- [YOUR GOAL]: Write out again, please, the records below from the first line to the line holding "photomicrograph of human", inclusive, and nothing else.

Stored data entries
+ + + + + + +

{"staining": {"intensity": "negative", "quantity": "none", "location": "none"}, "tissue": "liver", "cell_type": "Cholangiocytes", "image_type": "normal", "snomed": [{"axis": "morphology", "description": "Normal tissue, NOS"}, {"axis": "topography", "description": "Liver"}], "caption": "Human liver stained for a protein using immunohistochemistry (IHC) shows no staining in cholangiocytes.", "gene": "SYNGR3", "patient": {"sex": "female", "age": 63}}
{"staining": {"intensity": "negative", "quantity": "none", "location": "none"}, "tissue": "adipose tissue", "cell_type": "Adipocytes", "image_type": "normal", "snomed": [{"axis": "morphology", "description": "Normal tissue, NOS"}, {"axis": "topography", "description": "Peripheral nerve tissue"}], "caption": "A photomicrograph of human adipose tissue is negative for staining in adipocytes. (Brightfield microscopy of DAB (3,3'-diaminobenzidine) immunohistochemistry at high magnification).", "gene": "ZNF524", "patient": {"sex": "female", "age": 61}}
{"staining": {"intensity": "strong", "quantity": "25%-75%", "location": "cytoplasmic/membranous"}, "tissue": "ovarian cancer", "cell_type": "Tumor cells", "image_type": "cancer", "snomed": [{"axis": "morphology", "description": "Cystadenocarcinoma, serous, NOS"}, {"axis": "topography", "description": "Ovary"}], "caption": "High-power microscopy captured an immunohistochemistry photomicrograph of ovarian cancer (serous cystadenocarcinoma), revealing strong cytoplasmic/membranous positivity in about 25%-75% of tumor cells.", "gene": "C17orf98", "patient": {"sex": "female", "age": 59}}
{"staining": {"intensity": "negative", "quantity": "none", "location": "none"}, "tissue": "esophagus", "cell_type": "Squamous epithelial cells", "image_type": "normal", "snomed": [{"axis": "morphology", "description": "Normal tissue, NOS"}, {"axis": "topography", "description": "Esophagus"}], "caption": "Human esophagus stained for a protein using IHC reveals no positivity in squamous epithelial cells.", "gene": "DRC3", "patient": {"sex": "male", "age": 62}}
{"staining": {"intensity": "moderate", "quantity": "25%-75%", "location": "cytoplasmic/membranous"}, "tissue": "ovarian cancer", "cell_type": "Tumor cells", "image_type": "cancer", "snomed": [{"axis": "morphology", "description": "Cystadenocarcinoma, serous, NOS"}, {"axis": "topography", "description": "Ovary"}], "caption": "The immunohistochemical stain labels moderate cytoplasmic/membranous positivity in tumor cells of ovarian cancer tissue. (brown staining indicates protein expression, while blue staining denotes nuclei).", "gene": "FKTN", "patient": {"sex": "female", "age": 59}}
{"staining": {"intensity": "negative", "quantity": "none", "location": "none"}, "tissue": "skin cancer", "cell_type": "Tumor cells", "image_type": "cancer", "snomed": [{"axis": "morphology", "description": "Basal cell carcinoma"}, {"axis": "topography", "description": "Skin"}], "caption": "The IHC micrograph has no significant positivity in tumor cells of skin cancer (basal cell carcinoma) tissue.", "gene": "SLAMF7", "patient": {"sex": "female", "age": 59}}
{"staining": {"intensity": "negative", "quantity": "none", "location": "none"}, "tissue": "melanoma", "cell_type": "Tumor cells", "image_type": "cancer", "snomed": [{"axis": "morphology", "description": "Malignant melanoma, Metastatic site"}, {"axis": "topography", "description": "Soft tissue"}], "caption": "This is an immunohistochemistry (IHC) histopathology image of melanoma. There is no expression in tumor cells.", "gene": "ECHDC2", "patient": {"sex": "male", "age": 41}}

+ + + + + + +

- [TASK RESULT]:
{"staining": {"intensity": "negative", "quantity": "none", "location": "none"}, "tissue": "liver", "cell_type": "Cholangiocytes", "image_type": "normal", "snomed": [{"axis": "morphology", "description": "Normal tissue, NOS"}, {"axis": "topography", "description": "Liver"}], "caption": "Human liver stained for a protein using immunohistochemistry (IHC) shows no staining in cholangiocytes.", "gene": "SYNGR3", "patient": {"sex": "female", "age": 63}}
{"staining": {"intensity": "negative", "quantity": "none", "location": "none"}, "tissue": "adipose tissue", "cell_type": "Adipocytes", "image_type": "normal", "snomed": [{"axis": "morphology", "description": "Normal tissue, NOS"}, {"axis": "topography", "description": "Peripheral nerve tissue"}], "caption": "A photomicrograph of human adipose tissue is negative for staining in adipocytes. (Brightfield microscopy of DAB (3,3'-diaminobenzidine) immunohistochemistry at high magnification).", "gene": "ZNF524", "patient": {"sex": "female", "age": 61}}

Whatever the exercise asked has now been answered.